Scripture and Schism: Samaritan and Karaite Treasures

Byzantine and Ottoman Karaism:
Compromise and Codification

Ez Hayyim (Tree of Life)
Aaron ben Elijah
Cairo, 1436
ms. 3398

The Karaite center in Byzantium had its roots in Jerusalem. Throughout the eleventh century, many Karaites came from Constantinople to study at the great Karaite academy in Jerusalem, and Jeshua ben Judah, a disciple of Joseph al-Basir, counted numerous Byzantine Karaites among his students. Once the Jerusalem academy was destroyed by the Crusader conquests in 1099, Jeshua's Byzantine students returned home and continued his work. With that, the center of the Karaite movement shifted from Jerusalem to Constantinople.

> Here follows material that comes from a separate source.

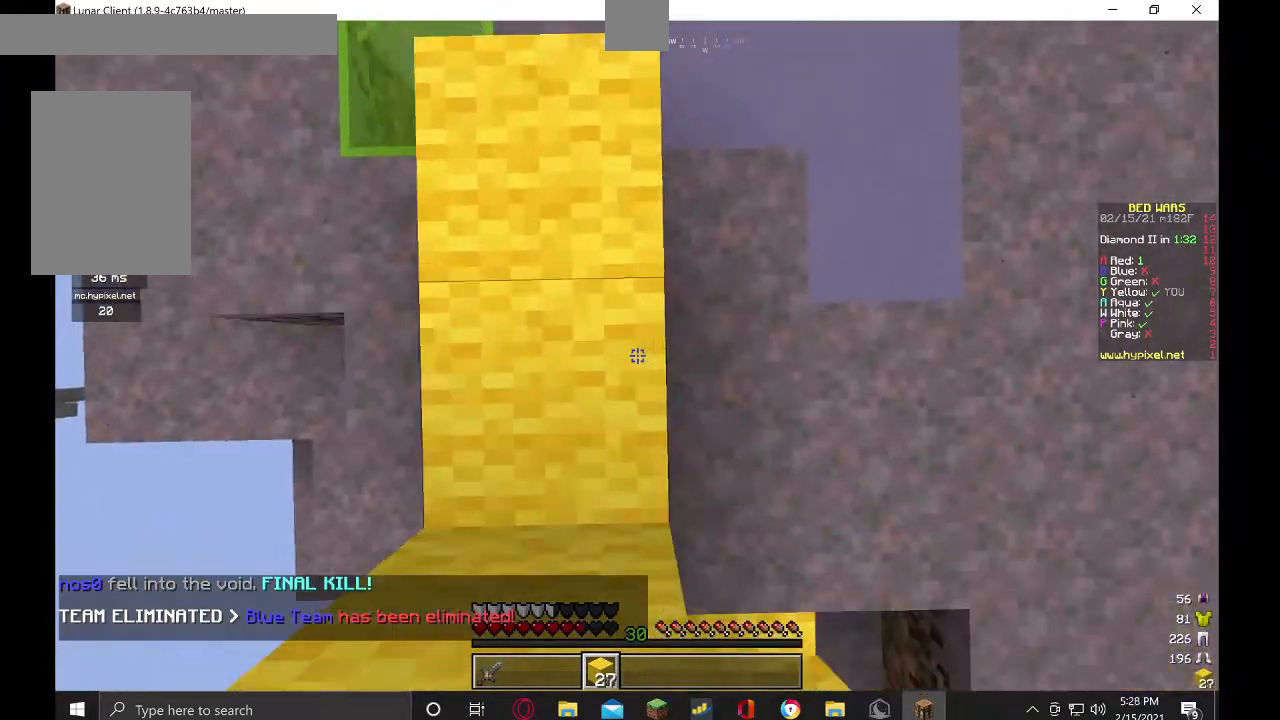
{"keys": [], "mouse": ["right"], "events": [[67, "s", "up"], [200, "a", "up"], [200, "s", "down"], [367, "s", "up"]]}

The move away from the Arabic-speaking world occasioned an important linguistic shift in Karaite literature. The Byzantine Karaites were steeped in the Judeo-Arabic scholarship of their Near Eastern predecessors, yet they also knew that if they were to survive as a movement, they would have to render that scholarship into a medium more readily comprehensible to their Greek- and Hebrew-speaking neighbors. Accordingly, they set out to translate the legal, philosophical, and exegetical works of the Golden Age into Hebrew.

As time wore on, the encounter between Byzantine Rabbanite and Karaite communities led to a growing a rapprochement between the two camps. Byzantine Karaite works of the fourteenth century onward are marked by a heavy tendency toward compromise with Rabbanism. After the influx of Spanish exiles to Ottoman Turkey beginning in 1391, Karaites were increasingly exposed to rabbinic learning. By the sixteenth century, two major pillars of Karaite halakhic difference had been all but eroded in the Byzantine-Ottoman sphere: the prohibition against using light on the Sabbath and direct observation of the barley crop in Palestine for the purposes of intercalcating the year.